SOURCE MATERIAL Start Marker
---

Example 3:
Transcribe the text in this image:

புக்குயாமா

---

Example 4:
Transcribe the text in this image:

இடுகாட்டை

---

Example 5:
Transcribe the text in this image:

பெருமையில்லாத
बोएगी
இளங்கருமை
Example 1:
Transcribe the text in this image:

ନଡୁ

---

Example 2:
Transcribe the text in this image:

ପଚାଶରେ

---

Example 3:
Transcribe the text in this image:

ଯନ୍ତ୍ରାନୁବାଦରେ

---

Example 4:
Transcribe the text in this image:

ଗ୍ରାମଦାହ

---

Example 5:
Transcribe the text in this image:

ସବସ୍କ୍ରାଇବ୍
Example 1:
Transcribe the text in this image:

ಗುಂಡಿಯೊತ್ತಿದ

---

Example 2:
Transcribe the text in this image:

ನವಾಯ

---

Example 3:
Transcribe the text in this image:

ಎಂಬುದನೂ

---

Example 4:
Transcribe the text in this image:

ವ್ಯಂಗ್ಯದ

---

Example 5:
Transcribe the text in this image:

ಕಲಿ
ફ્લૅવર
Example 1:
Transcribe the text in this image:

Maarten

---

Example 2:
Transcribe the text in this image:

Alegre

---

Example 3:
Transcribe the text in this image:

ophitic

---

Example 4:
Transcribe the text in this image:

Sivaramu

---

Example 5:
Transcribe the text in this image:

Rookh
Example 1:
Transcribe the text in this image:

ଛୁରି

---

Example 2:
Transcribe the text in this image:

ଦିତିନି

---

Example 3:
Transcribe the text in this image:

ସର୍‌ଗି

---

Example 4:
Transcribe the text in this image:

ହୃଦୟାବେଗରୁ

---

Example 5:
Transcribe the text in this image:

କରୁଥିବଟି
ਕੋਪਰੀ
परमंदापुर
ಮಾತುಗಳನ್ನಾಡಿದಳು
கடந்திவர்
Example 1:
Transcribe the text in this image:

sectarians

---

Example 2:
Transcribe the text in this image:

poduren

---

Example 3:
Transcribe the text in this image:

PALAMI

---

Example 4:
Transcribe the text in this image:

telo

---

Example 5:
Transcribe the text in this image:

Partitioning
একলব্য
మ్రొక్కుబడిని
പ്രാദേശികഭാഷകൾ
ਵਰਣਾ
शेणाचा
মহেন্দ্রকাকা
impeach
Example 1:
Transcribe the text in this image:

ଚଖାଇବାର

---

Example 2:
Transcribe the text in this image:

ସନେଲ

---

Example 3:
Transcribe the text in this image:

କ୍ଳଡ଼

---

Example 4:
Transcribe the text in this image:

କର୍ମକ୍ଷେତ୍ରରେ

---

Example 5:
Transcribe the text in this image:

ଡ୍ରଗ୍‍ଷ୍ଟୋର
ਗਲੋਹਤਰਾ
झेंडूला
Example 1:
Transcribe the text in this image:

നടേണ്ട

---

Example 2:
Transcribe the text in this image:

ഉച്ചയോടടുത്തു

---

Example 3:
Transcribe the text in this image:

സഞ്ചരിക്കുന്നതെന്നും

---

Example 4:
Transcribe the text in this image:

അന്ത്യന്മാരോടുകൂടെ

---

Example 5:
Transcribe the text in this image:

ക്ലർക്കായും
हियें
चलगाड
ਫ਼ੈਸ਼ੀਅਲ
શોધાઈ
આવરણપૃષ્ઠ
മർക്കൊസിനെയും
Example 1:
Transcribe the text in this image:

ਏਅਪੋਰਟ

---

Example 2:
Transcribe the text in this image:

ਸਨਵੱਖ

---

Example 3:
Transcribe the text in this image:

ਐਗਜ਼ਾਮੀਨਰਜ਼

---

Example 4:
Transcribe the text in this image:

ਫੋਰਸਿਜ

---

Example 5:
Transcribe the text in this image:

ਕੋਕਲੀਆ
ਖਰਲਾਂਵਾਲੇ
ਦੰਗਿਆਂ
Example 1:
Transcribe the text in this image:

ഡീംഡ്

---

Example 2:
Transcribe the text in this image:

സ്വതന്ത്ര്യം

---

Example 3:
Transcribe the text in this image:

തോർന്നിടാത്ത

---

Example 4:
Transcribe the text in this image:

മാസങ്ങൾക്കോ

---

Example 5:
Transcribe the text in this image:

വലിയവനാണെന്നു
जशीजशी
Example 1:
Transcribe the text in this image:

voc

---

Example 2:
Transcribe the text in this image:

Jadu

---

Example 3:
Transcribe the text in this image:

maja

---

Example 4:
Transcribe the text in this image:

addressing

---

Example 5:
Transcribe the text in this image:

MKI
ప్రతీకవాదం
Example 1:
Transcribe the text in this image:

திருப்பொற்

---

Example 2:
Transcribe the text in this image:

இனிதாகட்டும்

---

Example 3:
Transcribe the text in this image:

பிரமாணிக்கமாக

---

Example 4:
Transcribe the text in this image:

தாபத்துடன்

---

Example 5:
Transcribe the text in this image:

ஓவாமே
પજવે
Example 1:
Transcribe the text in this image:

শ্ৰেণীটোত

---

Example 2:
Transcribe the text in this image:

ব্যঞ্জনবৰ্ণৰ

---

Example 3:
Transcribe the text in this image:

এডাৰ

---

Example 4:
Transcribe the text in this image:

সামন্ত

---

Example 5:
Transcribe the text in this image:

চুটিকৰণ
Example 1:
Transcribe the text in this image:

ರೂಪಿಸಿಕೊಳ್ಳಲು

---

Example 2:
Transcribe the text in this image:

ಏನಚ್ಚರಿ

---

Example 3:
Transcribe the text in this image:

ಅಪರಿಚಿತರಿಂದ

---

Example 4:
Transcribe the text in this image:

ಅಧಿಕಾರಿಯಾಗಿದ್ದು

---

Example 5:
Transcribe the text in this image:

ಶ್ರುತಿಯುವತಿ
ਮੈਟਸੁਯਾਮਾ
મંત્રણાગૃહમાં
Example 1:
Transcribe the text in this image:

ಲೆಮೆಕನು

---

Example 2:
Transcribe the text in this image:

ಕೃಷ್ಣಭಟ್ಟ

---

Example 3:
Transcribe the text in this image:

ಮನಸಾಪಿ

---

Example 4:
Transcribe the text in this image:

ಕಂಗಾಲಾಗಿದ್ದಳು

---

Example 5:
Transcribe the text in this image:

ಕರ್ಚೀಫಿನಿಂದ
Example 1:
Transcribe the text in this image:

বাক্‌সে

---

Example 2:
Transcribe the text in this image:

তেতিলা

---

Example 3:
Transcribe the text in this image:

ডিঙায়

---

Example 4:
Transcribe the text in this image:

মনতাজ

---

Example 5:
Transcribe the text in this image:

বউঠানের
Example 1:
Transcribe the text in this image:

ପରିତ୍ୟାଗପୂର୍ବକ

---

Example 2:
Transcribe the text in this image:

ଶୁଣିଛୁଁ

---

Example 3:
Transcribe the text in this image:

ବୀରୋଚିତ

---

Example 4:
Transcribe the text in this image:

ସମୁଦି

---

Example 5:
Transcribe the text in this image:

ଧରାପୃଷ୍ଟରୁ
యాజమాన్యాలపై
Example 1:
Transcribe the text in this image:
SOURCE MATERIAL End Marker
__DIRECTIONS FOR THIS TASK__: Output all of the material exactly.

__SOLUTION BELOW__:
---

Example 3:
Transcribe the text in this image:

புக்குயாமா

---

Example 4:
Transcribe the text in this image:

இடுகாட்டை

---

Example 5:
Transcribe the text in this image:

பெருமையில்லாத
बोएगी
இளங்கருமை
Example 1:
Transcribe the text in this image:

ନଡୁ

---

Example 2:
Transcribe the text in this image:

ପଚାଶରେ

---

Example 3:
Transcribe the text in this image:

ଯନ୍ତ୍ରାନୁବାଦରେ

---

Example 4:
Transcribe the text in this image:

ଗ୍ରାମଦାହ

---

Example 5:
Transcribe the text in this image:

ସବସ୍କ୍ରାଇବ୍
Example 1:
Transcribe the text in this image:

ಗುಂಡಿಯೊತ್ತಿದ

---

Example 2:
Transcribe the text in this image:

ನವಾಯ

---

Example 3:
Transcribe the text in this image:

ಎಂಬುದನೂ

---

Example 4:
Transcribe the text in this image:

ವ್ಯಂಗ್ಯದ

---

Example 5:
Transcribe the text in this image:

ಕಲಿ
ફ્લૅવર
Example 1:
Transcribe the text in this image:

Maarten

---

Example 2:
Transcribe the text in this image:

Alegre

---

Example 3:
Transcribe the text in this image:

ophitic

---

Example 4:
Transcribe the text in this image:

Sivaramu

---

Example 5:
Transcribe the text in this image:

Rookh
Example 1:
Transcribe the text in this image:

ଛୁରି

---

Example 2:
Transcribe the text in this image:

ଦିତିନି

---

Example 3:
Transcribe the text in this image:

ସର୍‌ଗି

---

Example 4:
Transcribe the text in this image:

ହୃଦୟାବେଗରୁ

---

Example 5:
Transcribe the text in this image:

କରୁଥିବଟି
ਕੋਪਰੀ
परमंदापुर
ಮಾತುಗಳನ್ನಾಡಿದಳು
கடந்திவர்
Example 1:
Transcribe the text in this image:

sectarians

---

Example 2:
Transcribe the text in this image:

poduren

---

Example 3:
Transcribe the text in this image:

PALAMI

---

Example 4:
Transcribe the text in this image:

telo

---

Example 5:
Transcribe the text in this image:

Partitioning
একলব্য
మ్రొక్కుబడిని
പ്രാദേശികഭാഷകൾ
ਵਰਣਾ
शेणाचा
মহেন্দ্রকাকা
impeach
Example 1:
Transcribe the text in this image:

ଚଖାଇବାର

---

Example 2:
Transcribe the text in this image:

ସନେଲ

---

Example 3:
Transcribe the text in this image:

କ୍ଳଡ଼

---

Example 4:
Transcribe the text in this image:

କର୍ମକ୍ଷେତ୍ରରେ

---

Example 5:
Transcribe the text in this image:

ଡ୍ରଗ୍‍ଷ୍ଟୋର
ਗਲੋਹਤਰਾ
झेंडूला
Example 1:
Transcribe the text in this image:

നടേണ്ട

---

Example 2:
Transcribe the text in this image:

ഉച്ചയോടടുത്തു

---

Example 3:
Transcribe the text in this image:

സഞ്ചരിക്കുന്നതെന്നും

---

Example 4:
Transcribe the text in this image:

അന്ത്യന്മാരോടുകൂടെ

---

Example 5:
Transcribe the text in this image:

ക്ലർക്കായും
हियें
चलगाड
ਫ਼ੈਸ਼ੀਅਲ
શોધાઈ
આવરણપૃષ્ઠ
മർക്കൊസിനെയും
Example 1:
Transcribe the text in this image:

ਏਅਪੋਰਟ

---

Example 2:
Transcribe the text in this image:

ਸਨਵੱਖ

---

Example 3:
Transcribe the text in this image:

ਐਗਜ਼ਾਮੀਨਰਜ਼

---

Example 4:
Transcribe the text in this image:

ਫੋਰਸਿਜ

---

Example 5:
Transcribe the text in this image:

ਕੋਕਲੀਆ
ਖਰਲਾਂਵਾਲੇ
ਦੰਗਿਆਂ
Example 1:
Transcribe the text in this image:

ഡീംഡ്

---

Example 2:
Transcribe the text in this image:

സ്വതന്ത്ര്യം

---

Example 3:
Transcribe the text in this image:

തോർന്നിടാത്ത

---

Example 4:
Transcribe the text in this image:

മാസങ്ങൾക്കോ

---

Example 5:
Transcribe the text in this image:

വലിയവനാണെന്നു
जशीजशी
Example 1:
Transcribe the text in this image:

voc

---

Example 2:
Transcribe the text in this image:

Jadu

---

Example 3:
Transcribe the text in this image:

maja

---

Example 4:
Transcribe the text in this image:

addressing

---

Example 5:
Transcribe the text in this image:

MKI
ప్రతీకవాదం
Example 1:
Transcribe the text in this image:

திருப்பொற்

---

Example 2:
Transcribe the text in this image:

இனிதாகட்டும்

---

Example 3:
Transcribe the text in this image:

பிரமாணிக்கமாக

---

Example 4:
Transcribe the text in this image:

தாபத்துடன்

---

Example 5:
Transcribe the text in this image:

ஓவாமே
પજવે
Example 1:
Transcribe the text in this image:

শ্ৰেণীটোত

---

Example 2:
Transcribe the text in this image:

ব্যঞ্জনবৰ্ণৰ

---

Example 3:
Transcribe the text in this image:

এডাৰ

---

Example 4:
Transcribe the text in this image:

সামন্ত

---

Example 5:
Transcribe the text in this image:

চুটিকৰণ
Example 1:
Transcribe the text in this image:

ರೂಪಿಸಿಕೊಳ್ಳಲು

---

Example 2:
Transcribe the text in this image:

ಏನಚ್ಚರಿ

---

Example 3:
Transcribe the text in this image:

ಅಪರಿಚಿತರಿಂದ

---

Example 4:
Transcribe the text in this image:

ಅಧಿಕಾರಿಯಾಗಿದ್ದು

---

Example 5:
Transcribe the text in this image:

ಶ್ರುತಿಯುವತಿ
ਮੈਟਸੁਯਾਮਾ
મંત્રણાગૃહમાં
Example 1:
Transcribe the text in this image:

ಲೆಮೆಕನು

---

Example 2:
Transcribe the text in this image:

ಕೃಷ್ಣಭಟ್ಟ

---

Example 3:
Transcribe the text in this image:

ಮನಸಾಪಿ

---

Example 4:
Transcribe the text in this image:

ಕಂಗಾಲಾಗಿದ್ದಳು

---

Example 5:
Transcribe the text in this image:

ಕರ್ಚೀಫಿನಿಂದ
Example 1:
Transcribe the text in this image:

বাক্‌সে

---

Example 2:
Transcribe the text in this image:

তেতিলা

---

Example 3:
Transcribe the text in this image:

ডিঙায়

---

Example 4:
Transcribe the text in this image:

মনতাজ

---

Example 5:
Transcribe the text in this image:

বউঠানের
Example 1:
Transcribe the text in this image:

ପରିତ୍ୟାଗପୂର୍ବକ

---

Example 2:
Transcribe the text in this image:

ଶୁଣିଛୁଁ

---

Example 3:
Transcribe the text in this image:

ବୀରୋଚିତ

---

Example 4:
Transcribe the text in this image:

ସମୁଦି

---

Example 5:
Transcribe the text in this image:

ଧରାପୃଷ୍ଟରୁ
యాజమాన్యాలపై
Example 1:
Transcribe the text in this image:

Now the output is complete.